Quelle que soit notre opinion à son égard, il faut bien reconnaître que Michel Houellebecq est loin d’être toujours là où on l’attend. Le lecteur aura peut-être entendu parler du long entretien qu’il a eu avec Michel Onfray dans la revue Front populaire, en novembre dernier. Parmi les sujets abordés, l’un d’entre eux est presque passé inaperçu : celui de la chasse.

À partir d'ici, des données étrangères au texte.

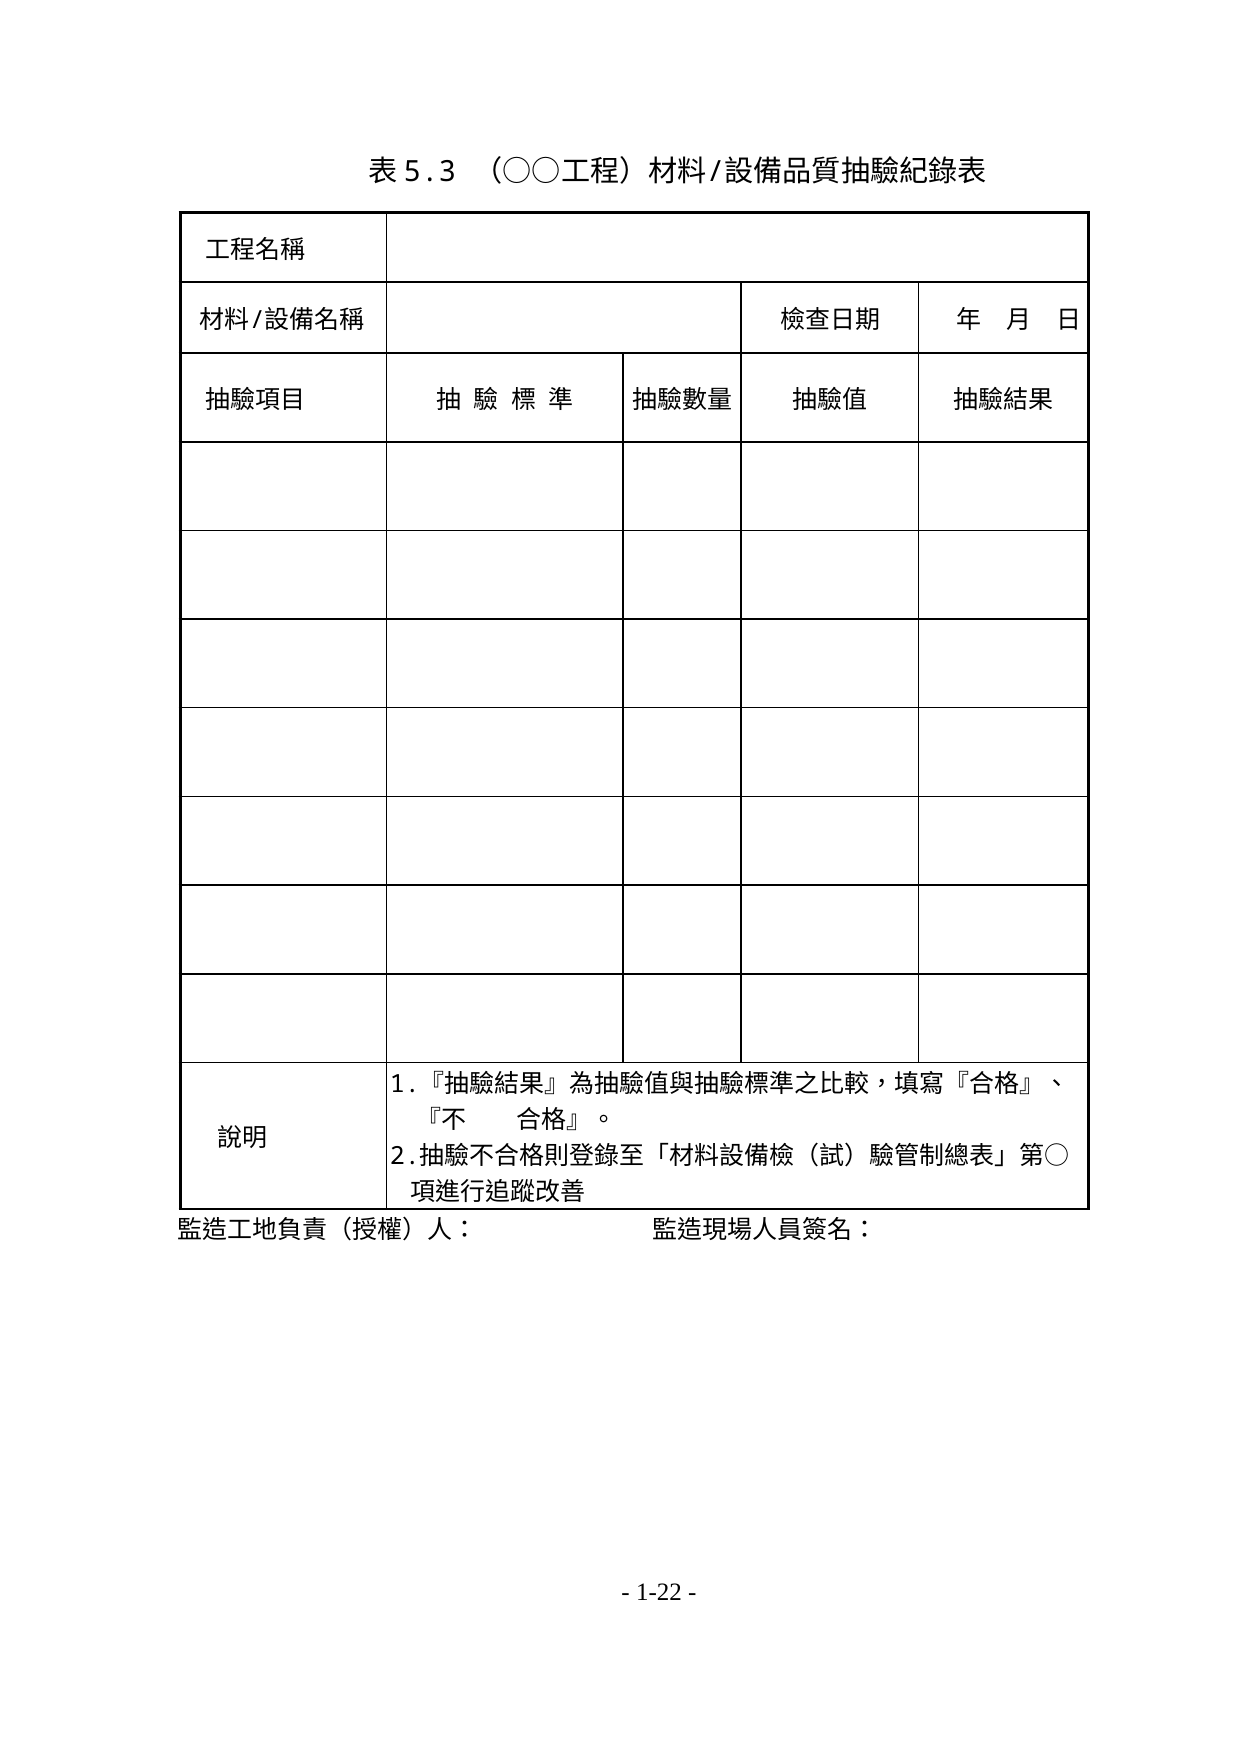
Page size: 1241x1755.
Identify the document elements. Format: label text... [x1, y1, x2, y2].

table_cell [182, 531, 386, 618]
table_cell [182, 975, 386, 1061]
text 表5.3 （○○工程）材料/設備品質抽驗紀錄表 [148, 148, 1169, 190]
table_cell 年 月 日 [919, 283, 1087, 352]
table_cell [742, 531, 918, 618]
table_cell [919, 531, 1087, 618]
table_cell [387, 886, 622, 973]
table_cell [919, 886, 1087, 973]
table_cell 檢查日期 [742, 283, 918, 352]
table_cell [624, 886, 740, 973]
table_cell [919, 620, 1087, 707]
table_cell 抽驗數量 [624, 354, 740, 441]
table_cell [919, 975, 1087, 1061]
table_cell [624, 531, 740, 618]
table_cell [742, 797, 918, 884]
table_cell [742, 443, 918, 529]
table_cell [387, 443, 622, 529]
table_cell [182, 620, 386, 707]
table_cell [624, 620, 740, 707]
table_cell [624, 975, 740, 1061]
table_cell 抽驗項目 [182, 354, 386, 441]
table_cell 說明 [182, 1063, 386, 1208]
table_cell 材料/設備名稱 [182, 283, 386, 352]
table_cell [919, 708, 1087, 796]
table_cell [182, 797, 386, 884]
table_cell [387, 975, 622, 1061]
table_cell 1.『抽驗結果』為抽驗值與抽驗標準之比較，填寫『合格』、『不 合格』。 2.抽驗不合格則登錄至「材料設備檢（試）驗管制總表」第○項進行追蹤改善 [387, 1063, 1087, 1208]
table_cell [919, 443, 1087, 529]
table_cell [742, 708, 918, 796]
text 監造工地負責（授權）人： 監造現場人員簽名： [148, 1209, 1169, 1246]
table_cell [919, 797, 1087, 884]
table_cell [182, 443, 386, 529]
table_cell 抽驗結果 [919, 354, 1087, 441]
table_cell [624, 443, 740, 529]
table_cell [182, 708, 386, 796]
table_cell [742, 975, 918, 1061]
table_cell [387, 531, 622, 618]
table_cell [387, 283, 740, 352]
table_cell [624, 797, 740, 884]
table_cell [387, 797, 622, 884]
table_header [387, 214, 1087, 281]
table_cell [624, 708, 740, 796]
table_cell [387, 708, 622, 796]
table_cell 抽驗值 [742, 354, 918, 441]
table_cell [742, 886, 918, 973]
table_cell [182, 886, 386, 973]
table_cell [742, 620, 918, 707]
table_header 工程名稱 [182, 214, 386, 281]
table_cell [387, 620, 622, 707]
table_cell 抽 驗 標 準 [387, 354, 622, 441]
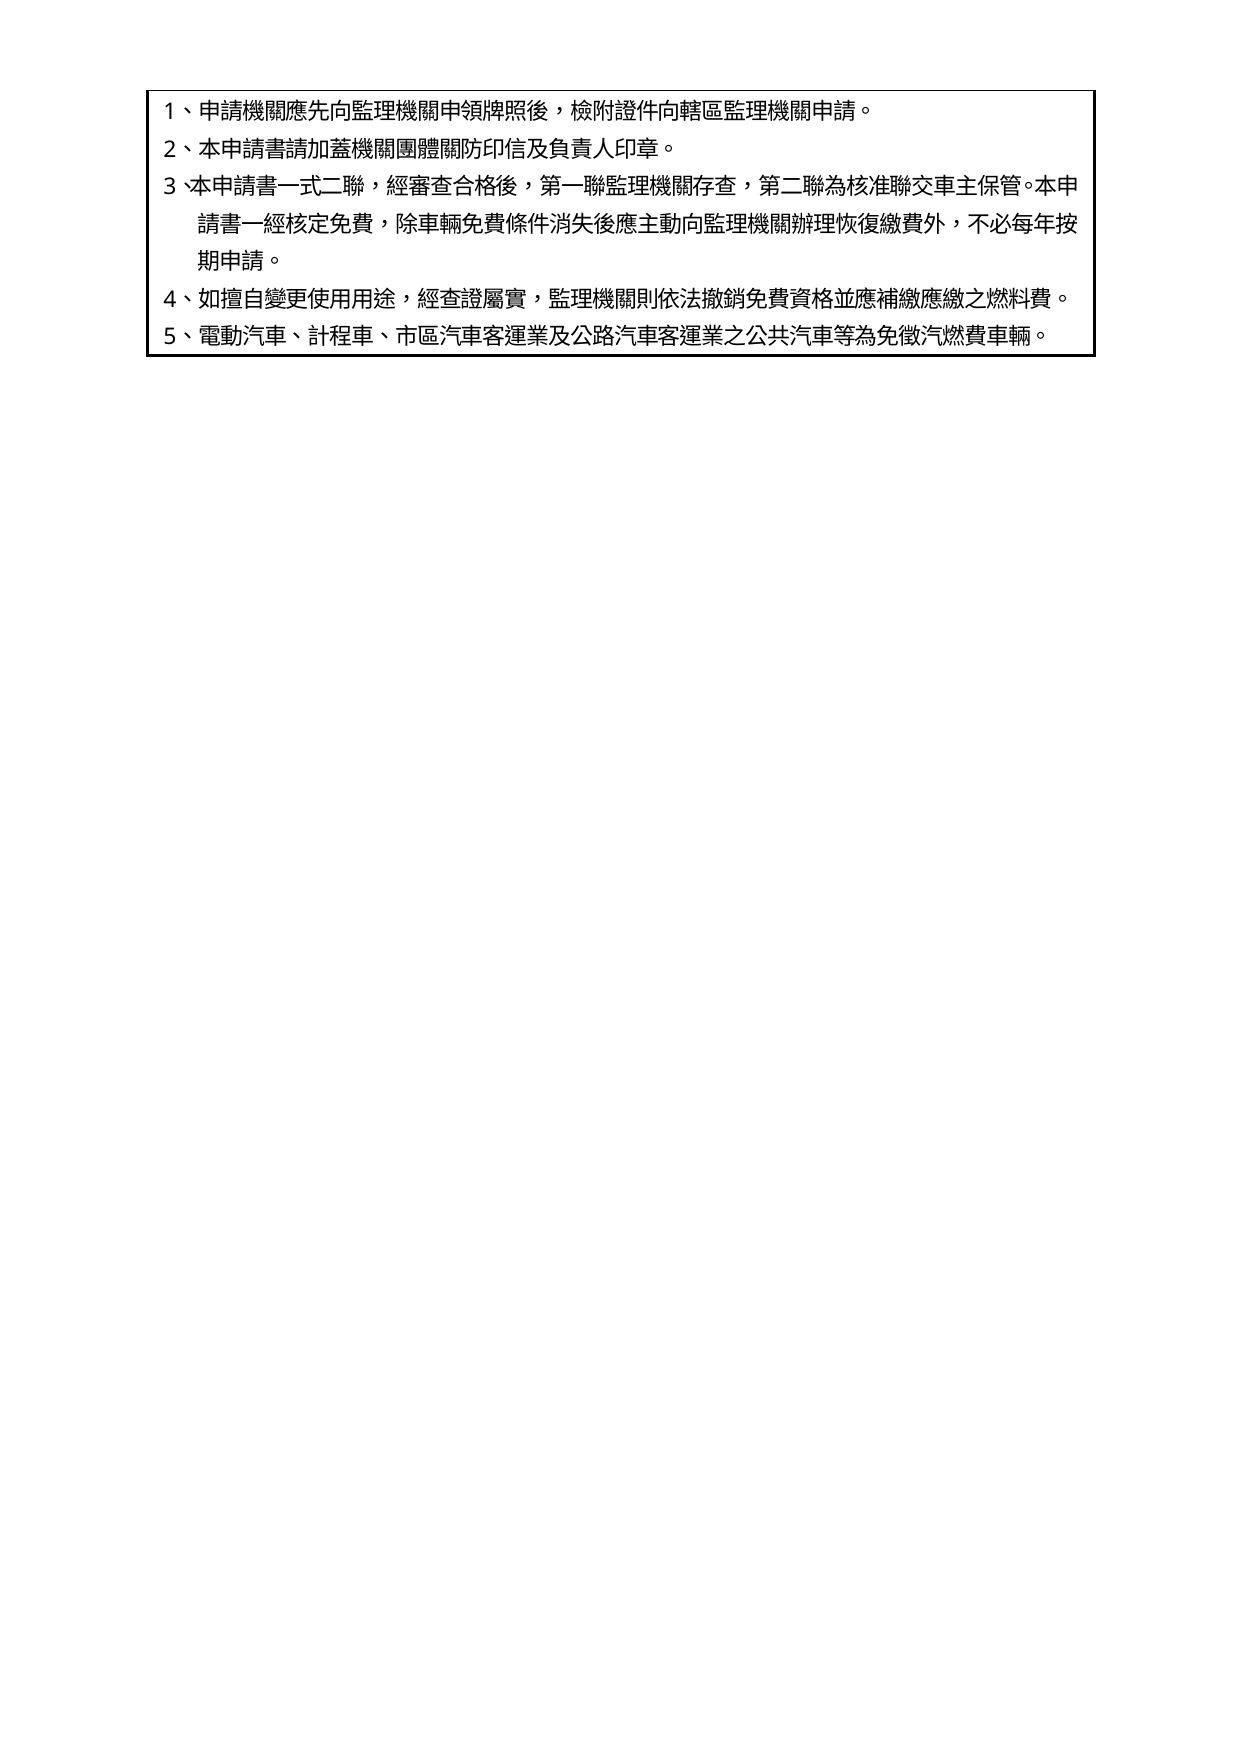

En effet, cherchant « un point de désaccord » avec son interlocuteur, Houellebecq déclare soudain : « Ah si, j’en ai un ! […] Votre opposition à la chasse. J’ai failli écrire un article en réponse à l’un des vôtres ». Onfray avait publié dans Causeur une tribune contre la corrida, où il comparait la chasse à celle-ci. Surprise du philosophe (« Écrire un texte ? Carrément ? ») ; surprise du lecteur, aussi, l’auteur des Particules élémentaires faisant partie, depuis 2011, du jury du prix littéraire 30 Millions d’amis…

Suit une discussion intéressante à plus d’un titre. Onfray, fidèle à ses convictions, se contente de se répéter : « Les chasseurs désorganisent la nature pour nous dire ensuite qu’il faut la réorganiser. Exactement comme les gens qui mettent le feu pour pouvoir dire après qu’ils sont pompiers » (où l’on voit à nouveau, soit dit en passant, les profondes lacunes d’une défense de la chasse fondée sur son utilité) ; le jour de l’ouverture, ils lâchent des perdrix et faisans – « élevés en batteries », bien entendu ! – pour satisfaire sans effort leur goût du sang ; et, évidemment, « quand ils tuent », ils éprouvent un « moment d’orgasme » (sic !), une émotion intrinsèquement condamnable, le fait de « prendre plaisir à donner la mort » étant « une passion triste, terriblement triste, peut-être la pire des passions tristes… » Une finesse d’analyse que l’on retrouve, d’ailleurs, sous la plume d’autres penseurs fort prisés aujourd’hui – tels Luc Ferry ou Sylvain Tesson.

« Je suis tout à fait favorable à la chasse, dans la logique de mon opposition à l’élevage industriel. La chasse, c’est quand même ce qui sauvegarde le mieux les conditions de vie de l’animal », soutient quant à lui Houellebecq, à juste raison. Bien sûr il estime « honteux » certains comportements : lâchers d’oiseaux à peine volants, engrillagement destiné à emprisonner le gibier, etc. Néanmoins, précise-t-il, « la pratique majoritaire des chasseurs n'est pas celle-ci. C’est un loisir entre amis, une promenade avec des chiens », sans compter que les nemrods, parce qu’ils sont viscéralement attachés à leur passion, ont besoin de biotopes riches et diversifiés, et qu’en conséquence, « contrairement aux écologistes, irresponsables et infantiles », ils œuvrent concrètement, sur le terrain. Ensuite, sans être lui-même chasseur, l’écrivain pressent – dépouillé des multiples a priori dont font preuve nombre de nos contemporains sur ce sujet – que la mise à mort de l’animal « n’est pas le plaisir de tuer », et que le fait de « tuer parfois » représente seulement la conclusion d’un phénomène beaucoup large, qu’il s’agisse de la quête, de l’affût ou autre. « De mon point de vue, dit-il encore, une bête abattue par un chasseur, c’est un animal tué par un prédateur plus rusé. Ça arrive tout le temps. C’est la vie » – c’est-à-dire, pourrions-nous ajouter, la nature dans ce qu’elle a de plus authentique, hors l’imaginaire humain si prompt à en idéaliser l’essence. Et d’ajouter : « J’ai un argument plus personnel : je crois que je pourrais prendre plaisir à chasser ». Prendre plaisir à chasser ! C’est très exactement la légitimité de l’association de ces deux notions que nous avons le devoir d’illustrer et de défendre.

Il faut du courage pour se ‘‘commettre’’ ainsi, comme le fait Houellebecq, avec les chasseurs. Mais s’il est une leçon que nous serions bien inspirés de retenir de ce fragment de discussion, c’est qu’une partie de notre ‘‘salut’’ – si salut il devait y avoir – viendra peut-être de l’attention sans préjugés qu’auront su nous porter certains non-chasseurs.